Tout va bien sur le papier. Et pourtant, quelque chose ne va pas.
Depuis quelque temps, j'ai l'impression d'être montée dans un manège que je n'ai pas choisi — où le résultat de mes projets ne semble pas vraiment dépendre de l'énergie que j'y mets. Il y a des semaines où toute une équipe s'investit à fond, avec sincérité et engagement, et pourtant rien ne décolle. Même les personnes bien plus expérimentées que moi restent sans réponse face à cette réalité.
Cette incertitude-là est épuisante. Quand le professionnalisme le plus rigoureux ne suffit pas, quand un grain de sable invisible vient gripper la machine, on finit par se demander si on est simplement en train d'être testée. Est-ce qu'on veut vraiment ça ? Est-ce qu'on le veut assez ? Ces dernières années ne m'ont pas toujours donné la réponse que j'espérais.
Pendant longtemps, ma plus grande fierté a été de tracer ma propre route en tant qu'indépendante — d'avoir les décisions et la responsabilité entre mes mains. Cette autonomie me donnait des ailes. Je jonglais avec quatre ou cinq rôles en parallèle, et j'aimais ça. Je croyais que la variété était une source de joie. Mais j'ai fini par comprendre que quand on doit être présente sur trop de fronts à la fois, l'effervescence se transforme peu à peu en une fatigue de plomb.

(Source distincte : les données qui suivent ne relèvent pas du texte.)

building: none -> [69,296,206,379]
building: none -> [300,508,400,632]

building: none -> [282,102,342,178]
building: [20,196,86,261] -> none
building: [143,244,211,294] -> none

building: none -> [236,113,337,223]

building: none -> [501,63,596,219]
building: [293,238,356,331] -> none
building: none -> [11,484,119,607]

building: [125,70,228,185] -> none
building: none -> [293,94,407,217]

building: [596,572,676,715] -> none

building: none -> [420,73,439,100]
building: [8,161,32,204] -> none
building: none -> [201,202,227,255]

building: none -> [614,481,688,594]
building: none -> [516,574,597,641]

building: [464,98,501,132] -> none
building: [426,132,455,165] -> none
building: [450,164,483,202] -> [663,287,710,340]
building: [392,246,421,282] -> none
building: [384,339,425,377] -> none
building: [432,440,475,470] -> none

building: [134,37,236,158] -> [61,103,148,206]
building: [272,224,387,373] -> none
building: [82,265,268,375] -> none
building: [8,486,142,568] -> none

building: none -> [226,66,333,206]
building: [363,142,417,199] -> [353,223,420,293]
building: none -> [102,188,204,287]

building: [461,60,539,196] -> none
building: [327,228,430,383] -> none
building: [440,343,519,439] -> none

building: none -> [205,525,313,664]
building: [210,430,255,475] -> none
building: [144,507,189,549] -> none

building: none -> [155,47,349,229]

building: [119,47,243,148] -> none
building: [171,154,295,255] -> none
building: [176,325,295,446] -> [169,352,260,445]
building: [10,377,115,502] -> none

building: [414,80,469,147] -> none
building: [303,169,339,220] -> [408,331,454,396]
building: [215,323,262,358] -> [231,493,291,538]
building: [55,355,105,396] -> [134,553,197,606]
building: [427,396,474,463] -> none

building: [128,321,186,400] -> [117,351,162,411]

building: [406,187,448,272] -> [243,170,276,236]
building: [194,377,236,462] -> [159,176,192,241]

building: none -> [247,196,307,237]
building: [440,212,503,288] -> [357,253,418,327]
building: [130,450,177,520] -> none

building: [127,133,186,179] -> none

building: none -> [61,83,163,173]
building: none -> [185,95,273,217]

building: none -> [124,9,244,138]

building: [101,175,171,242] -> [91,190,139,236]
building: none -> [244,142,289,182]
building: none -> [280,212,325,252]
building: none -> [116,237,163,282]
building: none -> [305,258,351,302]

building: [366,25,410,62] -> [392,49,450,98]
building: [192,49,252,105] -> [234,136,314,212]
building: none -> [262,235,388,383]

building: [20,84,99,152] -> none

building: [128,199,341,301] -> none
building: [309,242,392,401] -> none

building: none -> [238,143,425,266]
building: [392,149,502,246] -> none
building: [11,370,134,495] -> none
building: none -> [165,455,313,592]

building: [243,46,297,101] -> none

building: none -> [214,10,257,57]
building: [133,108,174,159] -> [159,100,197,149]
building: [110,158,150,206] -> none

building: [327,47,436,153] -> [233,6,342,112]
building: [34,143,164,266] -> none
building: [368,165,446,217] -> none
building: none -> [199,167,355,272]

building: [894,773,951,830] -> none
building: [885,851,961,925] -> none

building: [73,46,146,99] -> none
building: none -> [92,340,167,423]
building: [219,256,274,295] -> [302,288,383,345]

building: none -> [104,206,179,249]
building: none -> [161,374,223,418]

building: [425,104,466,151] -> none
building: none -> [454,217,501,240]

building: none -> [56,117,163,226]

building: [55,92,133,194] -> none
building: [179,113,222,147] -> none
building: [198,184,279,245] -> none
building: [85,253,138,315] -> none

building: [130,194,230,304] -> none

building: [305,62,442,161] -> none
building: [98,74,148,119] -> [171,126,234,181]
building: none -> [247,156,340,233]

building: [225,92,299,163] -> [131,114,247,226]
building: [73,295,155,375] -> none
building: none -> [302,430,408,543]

Ce que je vivais autrefois comme une aventure inspirante est devenu un labyrinthe dans lequel j'entends à peine ma propre voix, noyée sous le bruit de tout ce qu'il y a à faire.
Des rôles que je n'avais pas demandés
Il y a quelque chose de particulier dans le fait de se retrouver dans des positions qu'on n'a jamais sollicitées. Les propositions flatteuses arrivent, on dit oui — parce que ça fait du bien qu'on ait confiance en vous, et parce que ça apporte une certaine sécurité financière.
Mais avec le temps, ce sont précisément ces missions "tombées du ciel" qui sont devenues les plus lourdes à porter. Il est difficile d'admettre que ce qui réussit en apparence ne nourrit pas forcément de l'intérieur. Et que même les projets les plus séduisants au départ peuvent se terminer de façon décevante — sans qu'on ait vraiment eu prise sur le résultat.
Faire le tri est pourtant effrayant. Lâcher des revenus réguliers, renoncer à une sécurité même illusoire, semble être la seule voie vers un vrai renouveau. Mais la peur est là : et si rien ne vient combler le vide ?
L'envie d'un espace qui n'existe pas encore ici
Une amie m'a parlé récemment d'une connaissance à l'étranger qui avait pris un sabbatique — plusieurs mois de pause délibérée — pour éviter l'épuisement total. Ce concept, encore peu répandu en France, a pour but de permettre à une personne de se déconnecter complètement du quotidien professionnel et de se régénérer mentalement, en profondeur.
Je ne me sens pas complètement à bout. Mais je ressens un besoin fort de cette pause consciente, parce que je suis un peu fatiguée d'être en permanence la source de créativité pour les autres. Il y a des jours où je voudrais simplement me taire, et m'accorder le luxe de ne pas avoir à être utile, inspirante ou productive.
Pour l'instant, je ne vois pas encore clairement où je vais. Certains jours, j'ai l'impression d'avoir perdu la boussole intérieure qui me guidait jusqu'ici. Et cette incertitude ne concerne pas seulement mon travail — d'autres fils de ma vie se sont aussi emmêlés ces derniers temps.
Pourtant, quand je regarde le chemin parcouru, je vois un schéma qui se répète : chacun de mes grands tournants, chaque nouveau chapitre, a été précédé d'un de ces moments qui semblaient sans issue.
Je crois que ce vide d'aujourd'hui n'est pas une destination finale. C'est le silence nécessaire avant le prochain grand élan.